Supplied information>
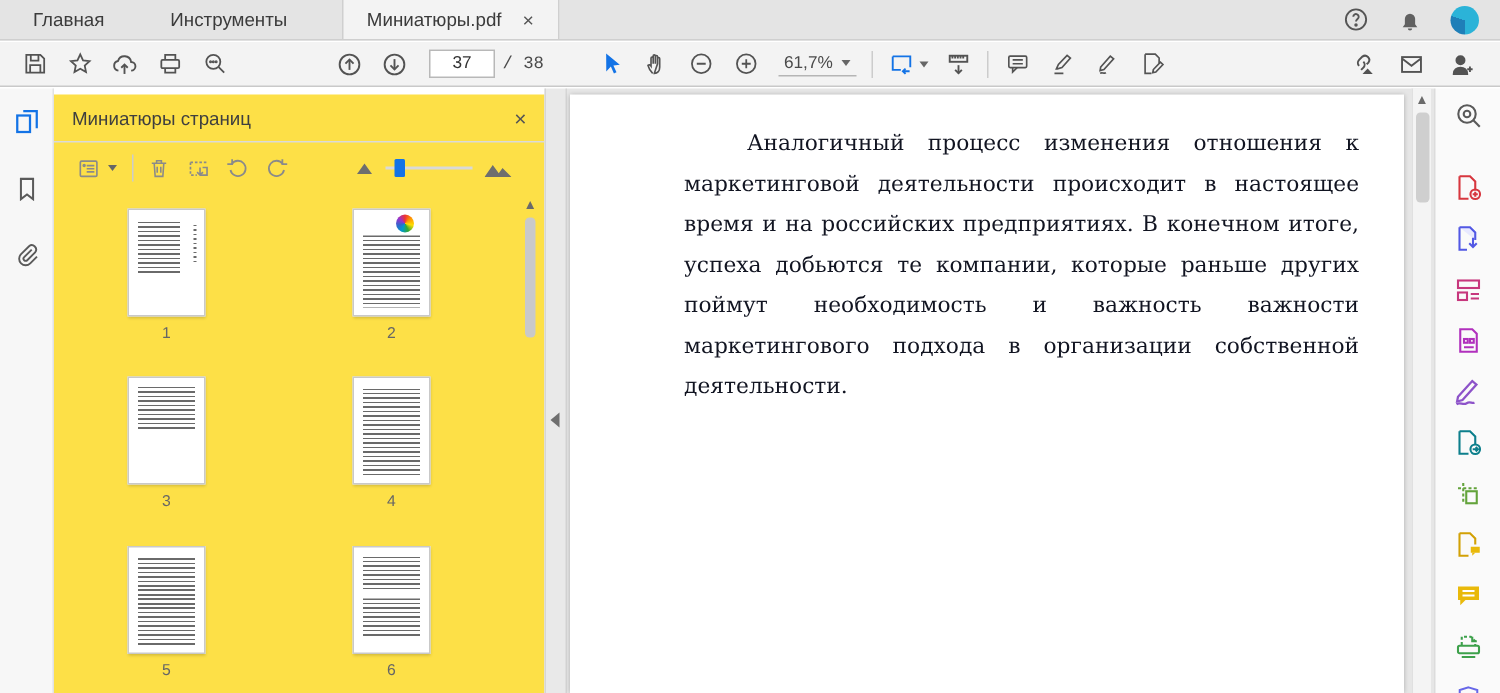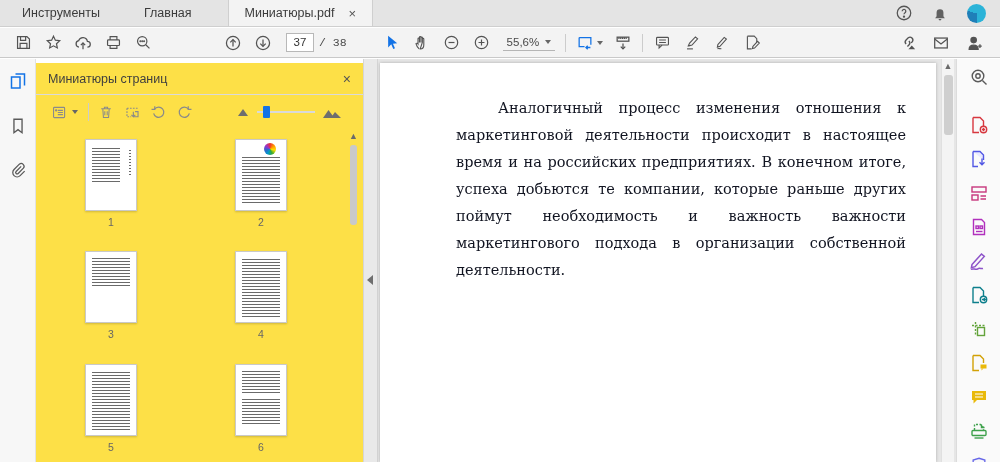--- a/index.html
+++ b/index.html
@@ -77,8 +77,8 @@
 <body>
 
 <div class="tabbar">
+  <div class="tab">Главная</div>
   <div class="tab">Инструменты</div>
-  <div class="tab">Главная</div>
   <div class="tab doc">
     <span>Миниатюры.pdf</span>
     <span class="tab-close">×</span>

Request> Output the material above exactly as written and drop any images it holds.

Finished task>
--- a/index.html
+++ b/index.html
@@ -77,8 +77,8 @@
 <body>
 
 <div class="tabbar">
+  <div class="tab">Главная</div>
   <div class="tab">Инструменты</div>
-  <div class="tab">Главная</div>
   <div class="tab doc">
     <span>Миниатюры.pdf</span>
     <span class="tab-close">×</span>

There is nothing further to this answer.